July 15, 2005

A successful conference on software localization in the Balkans

Author: Daniel Secareanu

During the first three days of July, 25 Central and Eastern Europeans gathered for a three day conference in Belgrade, Serbia, to discuss localization of free software in the Balkans. Vedran Vucic of the Belgrade Linux Center organized the conference so Europeans could network and discuss future regional localization projects.

With financial backing from the Open Society Institute Information Program, a primary goal of the conference was to bring together people who have been working on translating free software to their native languages. The idea was to have them exchange information and know-how, as well as the tools and techniques they use. The participants were young enthusiasts from Bosnia and Herzegovina, Bulgaria, Croatia, Hungary, Macedonia, Romania, and Serbia and Montenegro. Many participants have been involved in projects, such as KDE, GNOME, Debian, Fedora, SUSE Linux, FreeBSD, and Mambo.

"The Balkan area is characterized by a very mixed demographic presence of various ethnic groups," Vucic said, "partly because of rather turbulent historical changes from early history and up to the 20th century. Thus, Hungarians, Romanians, Serbs, Croats, Albanians, Macedonians, and other ethnic groups live together, and there is no region in the Balkans that is inhabited by only one ethnic group. Although such a setting is a resource of cultural richness, these countries are prone to periodic inter-ethnic disputes and violent conflicts."

The critical need for access to information, especially in one's native language, was a key reason for these countries to put aside ethnic disputes and gather to exchange information about the localization efforts taking place in their region. Participants gave presentations on their current projects, including the tools and techniques they have been using to translate free software.

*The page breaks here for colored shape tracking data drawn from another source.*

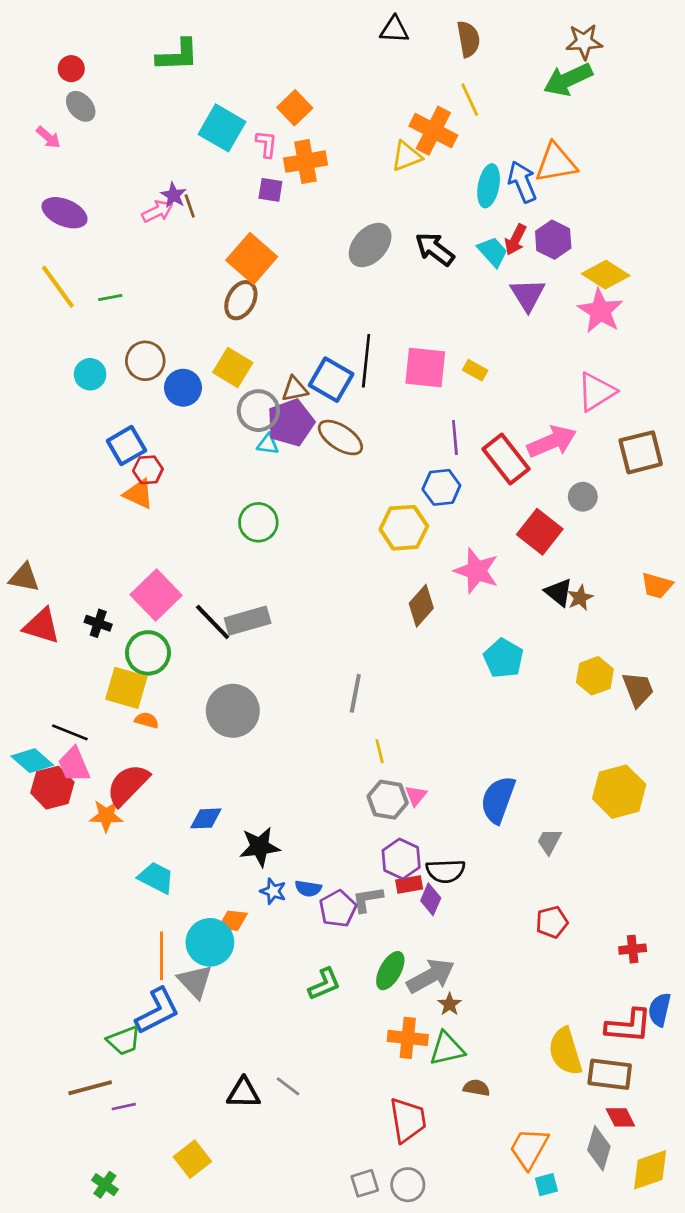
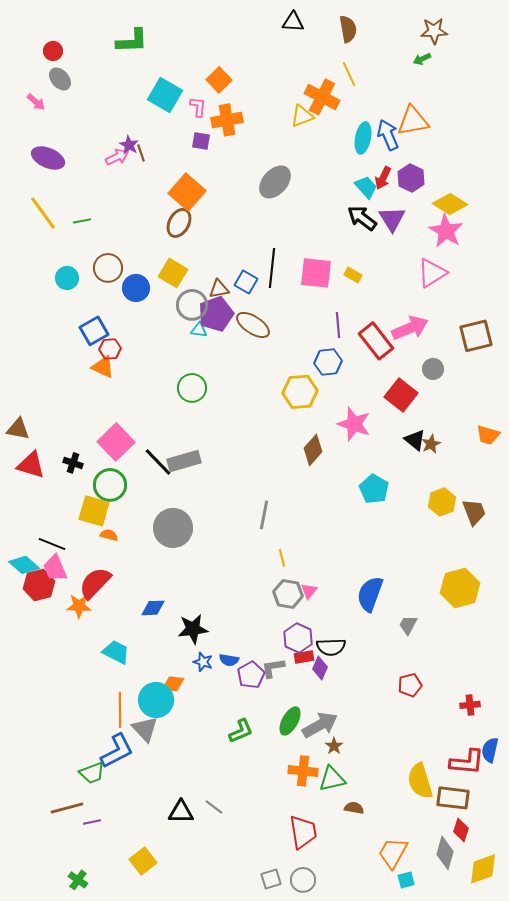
green arrow: (568, 79) -> (422, 59), size x0.5
black arrow: (435, 249) -> (362, 218), moved
blue square: (331, 380) -> (246, 282), size x0.7
pink triangle: (596, 392) -> (432, 273), moved
red diamond: (620, 1117) -> (461, 830), turned 45

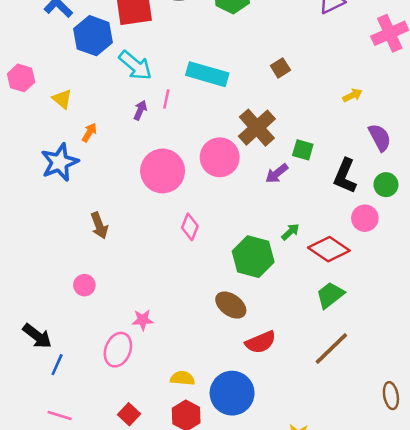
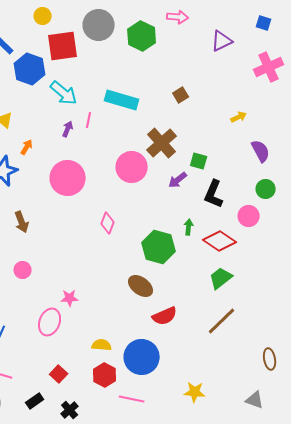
pink circle: (163, 171) -> (68, 178), moved
black L-shape: (345, 176) -> (214, 194), moved
brown arrow: (99, 226) -> (22, 222), moved
green arrow: (290, 232) -> (189, 227), turned -42

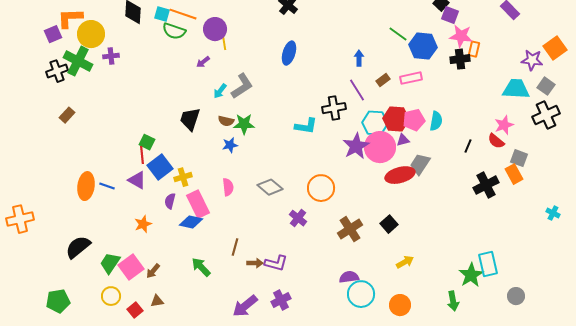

Even though most of free software and its documentation is localized in various countries, usually members of different ethnic groups aren't aware that these resources exist, or are unable to access them. "It is often the case," Vucic said, "that people who are involved in localization and translation efforts are not well coordinated, and they do not exchange sources of documentation and software. For example, only a small number of those involved in localization and translation efforts are familiar with software packages designed for professional translators, such as DocBook."

"Localization and translation activities are usually undertaken by volunteer activists who have neither the time nor the resources to follow changes of software and documentation versions by active and timely updates and management by CVS, Subversion, or other version management software packages," Vucic said. "However, it is obvious that resources and potential are very big, and that in each country or ethnic group, there are hard-working, skilled, and talented activists dedicating their time and energy in localization and translation."

Conference participants brainstormed a list of potential projects. One idea was to organize a regional localization camp, where companies involved in packaging Linux and free software into commercial products and services, such as Novell and Red Hat, would invest some resources to involve these young enthusiasts in paid localization projects, from which everyone would benefit. The sponsoring companies would benefit because adoption of Linux and open source software would be easier if people could work with it in their native language. The open source community would benefit because concentrated localization efforts could be integrated into free software projects. Perhaps most important, hundreds of additional users would profit from having access to information technology in their native language.

The conference was a big success. Participants exchanged contact details and built friendships, giving hope for future common projects that will benefit the Balkan region.